This isn’t a strategy for everyone. If you feel bad for the insurance companies, you can stop reading now. And if you have any significant health issues, this won’t work for you, either. But, if you:
- Have had minimum essential coverage from January 1 through October 31 of this year
- Are healthy, with no (or minimal) foreseen health expenses for the next few months
- Are willing to take a few minutes to understand the rules and exceptions around:
- Open enrollment
- Guarantee-issue health insurance
- Individual mandate to purchase minimum essential coverage
- Would prefer to pay the lowest possible health premium, without subjecting yourself to financial risk or tax penalty
…then this could be for you.
Here’s what we do:
- Pay up front for four months of short-term coverage, from 11/1/2015 to 2/29/2016
• Increased savings by paying the four months up front
• Numerous plan choices available with deductibles from $250 to $7,500 (brochure)
- Drop your current coverage
• But not until you have confirmed your new coverage (online application is instant approval/ID issuance)
• IRS allows individuals to go without minimum essential coverage for two full months of each tax year (Q&A, #6.6)
- Sign up for new, minimum essential coverage during open enrollment, for a March 1, 2016 effective date
• Applications received between January 16-31, 2016 will be assigned a March 1 effective date
- Decide how to spend the $1,000 you just saved
Example 1: A male, age 42 living in Marin County, currently pays $297/month for a basic Bronze PPO plan with a $5,000 deductible from Anthem. That plan will increase (due to cost and age) in 2016 to $322/month. Total cost from 11/1/15 – 2/29/16 = $1,238.
Short-term strategy: This individual can purchase a short-term policy with $7,500 deductible, for that same time period, including the $25 application fee, for a total of $465. We have added some additional risk on the high-end with a larger deductible, but premium savings for the next four months = $773.
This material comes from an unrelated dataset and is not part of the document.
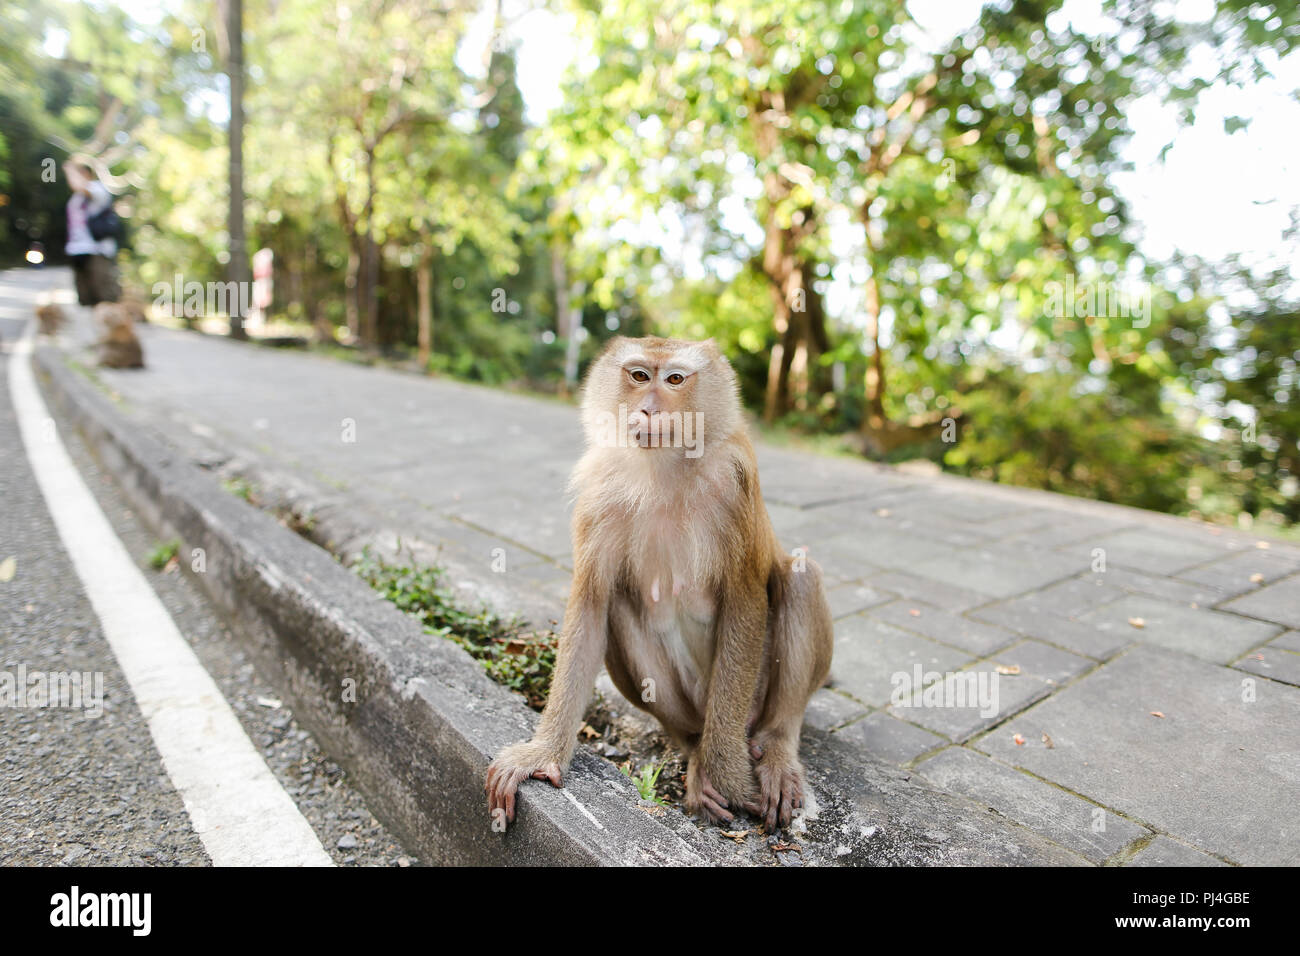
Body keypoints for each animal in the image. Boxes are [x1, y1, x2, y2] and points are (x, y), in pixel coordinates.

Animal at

Ok, that wasn’t quite $1,000 and we did promise $1,000 in savings. Well, if that same Marin county 42 year old had a spouse, their $773 savings would double to over $1,500 for the four months. Or how about this example:
Example 2: Alameda county woman, age 54. Her Kaiser Bronze plan (also $5,000 deductible) costs $457/month now and will go up to $510/month in 2016. Total cost from 11/1/15 – 2/29/16 = $1,934.
Short-term strategy: Let’s keep her short-term plan deductible at the same $5,000 as her current plan. This new short-term plan will cost her a total of $914 for the next four months, for a net savings of … $1,020.
IMPORTANT NOTES: short-term plans do not cover preventive care, pre-existing conditions, and have a benefit cap of $1mm-$2mm depending on the policy. All medical services are subject to the deductible, and the provider network will be smaller, and different than what you currently have through your carrier. If you currently have an HSA-compatible plan and are making contributions to your HSA — know that short-term plans are not considered to be compatible with an HSA. We strongly recommend consulting with your tax adviser and health insurance broker before making a final decision to employ this strategy.